Opinion
April 5, 1907.
William B. Hornblower, for the appellant.
William H. Osborne, for the respondent.
We have here presented the not infrequent case of a single sale of real property, with two brokers each claiming to have been the sole efficient cause of the sale, and, therefore, entitled to the commission. There is no pretense or suggestion that defendant has rendered himself liable to pay double commissions, and he, conceding his liability to one or the other of the claimants, but unable to determine between them, and unwilling to do so at his own risk, asks to interplead them, paying the sum claimed into court, and leaving the rival claimants to litigate over it between themselves. There is good reason and ample authority for granting his motion. ( Rasines v. Ives, 85 App. Div. 483; Dreyer v. Rauch, 3 Daly, 434; Shipman v. Scott, 12 Civ. Proc. Rep. 109; Bickart v. Hoffmann, 19 N.Y. Supp. 472.)

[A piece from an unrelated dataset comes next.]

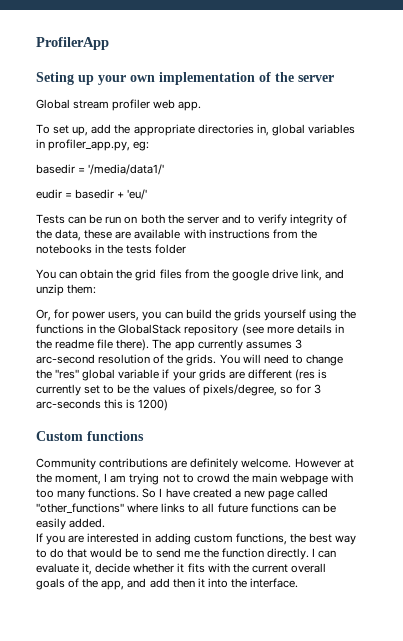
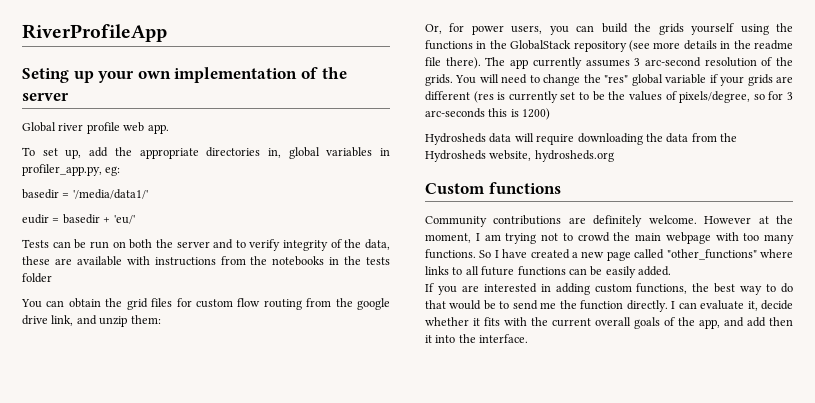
[36,37,109,50] ProfilerApp -> [22,24,167,42] RiverProfileApp
[73,99,151,111] stream profiler -> [58,122,120,134] river profile
(182, 274) none -> [176,298,302,310] for custom flow routing
(169, 405) none -> [425,133,737,145] [425,150,614,162] // Hydrosheds data will require downloading the data from the Hydrosheds website, hydrosheds.org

We find no foundation in the papers for the claim that, in any legal sense, the appellant has disputed the plaintiff's claim. At the most he has expressed only an opinion that it is not well founded.
This is not sufficient to defeat his motion. The order should be reversed, with ten dollars costs and disbursements, and the motion granted, with ten dollars costs, upon the payment into court by defendant of the amount claimed.
PATTERSON, P.J., INGRAHAM, LAUGHLIN and CLARKE, JJ., concurred.
Order reversed, with ten dollars costs and disbursements, and motion granted, with ten dollars costs, upon payment into court by defendant of amount claimed.